As with those in uniform, not all journalists are paragons of virtue. Ambition can drive men and women to blindness in the face of their own errors. In Iraq, for example, a very talented, supremely ambitious journalist was convinced that he knew better than the generals, and he clung fiercely to his theses. The result was that he praised the failing generals (there will be failing generals in any war, anywhere), while damning those who were getting it right. He savaged the reputations of good men—and recognized his folly far too late.

Yet, other journalists produced splendid work of great integrity and value. Overwhelmingly, they tried to do a solid, ethical job. The worst problems, inevitably, were with those who were green and just didn’t grasp the layers upon layers of environments in which they found themselves. Some reporting was shabby, but ignorance is not malevolence.

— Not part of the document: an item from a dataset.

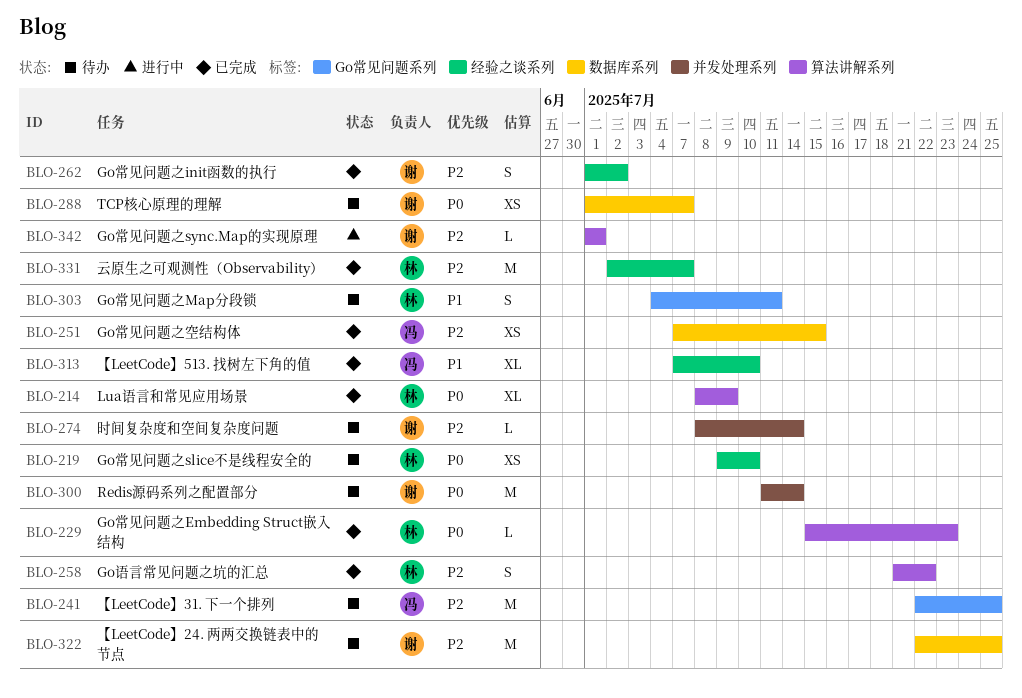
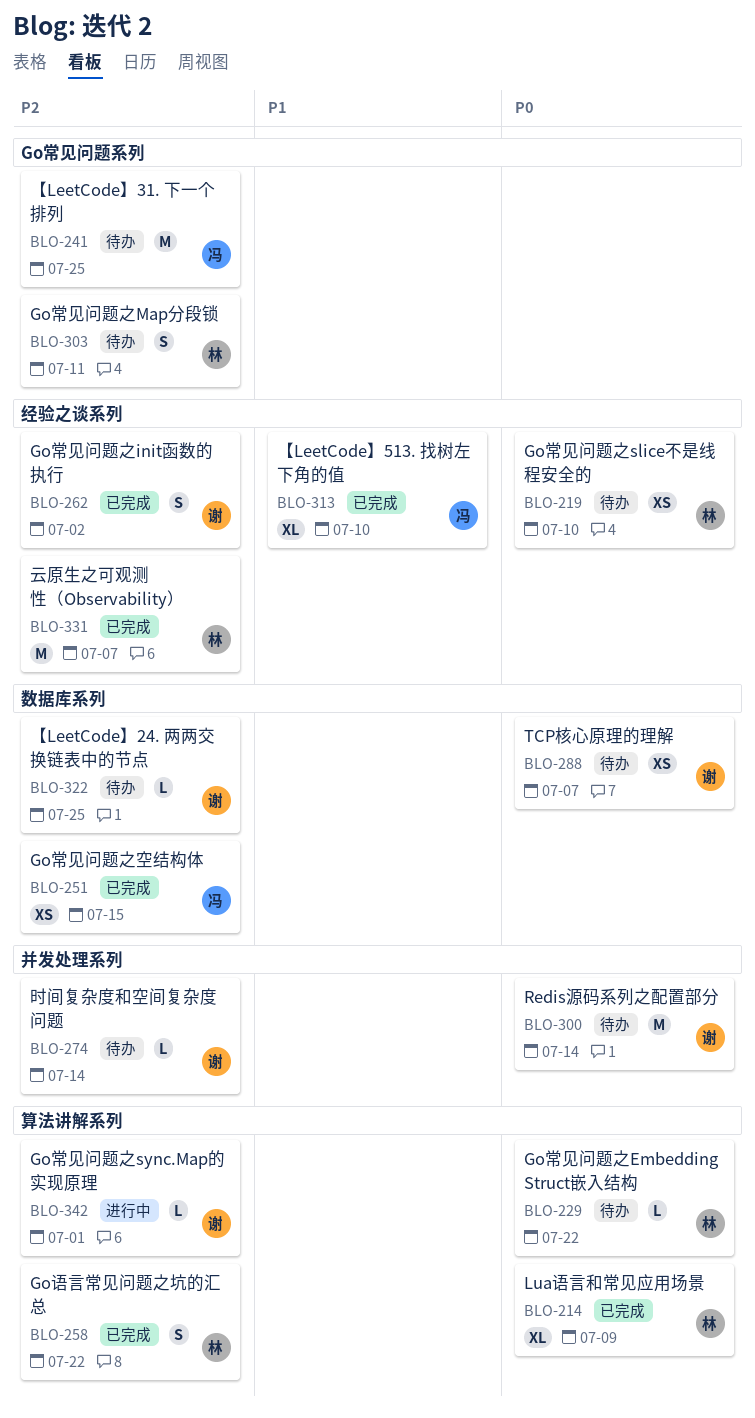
BLO-229, status: 已完成 -> 待办
BLO-229, due: Jul 23 -> Jul 22
BLO-303, priority: P1 -> P2
BLO-322, estimate: M -> L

Now the new boss at the Pentagon wants to break a relationship that took decades to heal after the fall of Saigon. Today’s Pentagon reporters know their stuff and acquired their b.s. detectors the hard way, at war and not just in briefing rooms. We on the military side should be delighted at their professionalism. The American people should be pleased, too. The much-derided “mainstream media” remains a watchtower of freedom, sounding the alarm on threats to our way of life and explaining our engagement with the world to an imperfectly educated population.

Why does our self-anointed “Secretary of War” want to turn off the lights?